El primer “visto bueno” de la Cámara de Representantes al impeachment fue en diciembre de 2024, casi un año después de las primeras acusaciones. El segundo, en febrero de 2025, fue posteriormente desautorizado por un fallo de inconstitucionalidad de la Corte Suprema, que en junio de ese año lo “congeló” hasta el pasado mes de febrero, cuando la Cámara de Representantes examinó nuevamente el caso y confirmó el envío del expediente al Senado. Por otra parte, la Constitución establece que corresponde precisamente a la Cámara Alta desempeñar el papel de tribunal en este tipo de casos.
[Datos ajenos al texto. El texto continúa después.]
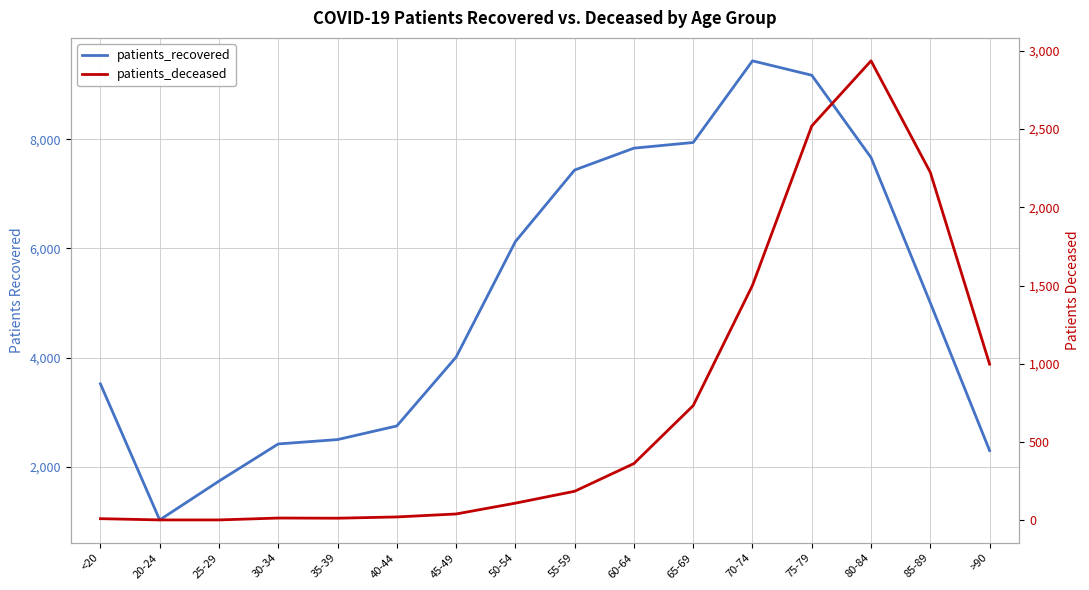

Where does the patients_deceased series first go above 186?

60-64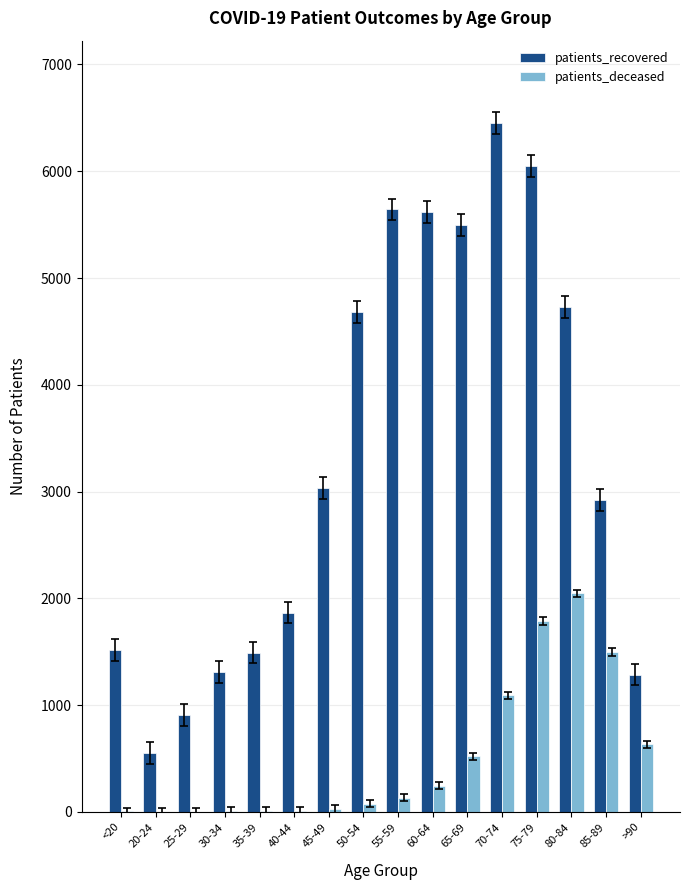

The value of patients_recovered at 55-59 is 5642. True or false?

True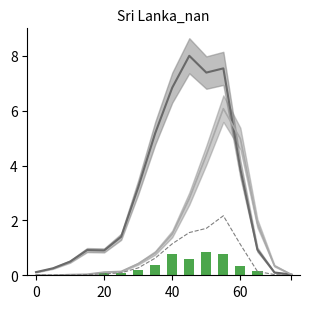

Rank the series at 13 from highest to lowest value.

patients_in_hospital, patients_in_icu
Lo que algunos sectores políticos y sociales vieron como un golpe de Estado ocurrió el pasado 11 de mayo, cuando el regreso al Senado, tras varios meses de ausencia, del exjefe de policía y fiel partidario de los Duterte, Ronald dela Rosa —prófugo y con una orden de arresto internacional por los mismos crímenes atribuidos a Rodrigo Duterte— permitió que el bloque pro-Duterte obtuviera la mayoría y que Alan Peter Cayetano, vicepresidente durante el mandato de Duterte padre, tomara el control de la institución. Un mes después se produjo un nuevo cambio de alianzas y de presidencia. Ahora, las posiciones vacilantes de otros senadores y el procesamiento por enriquecimiento ilícito del senador Rodante Marcoleta, aliado de Sara Duterte, podrían introducir nuevos giros en el proceso y dar lugar a alianzas que hoy resultan difíciles de prever.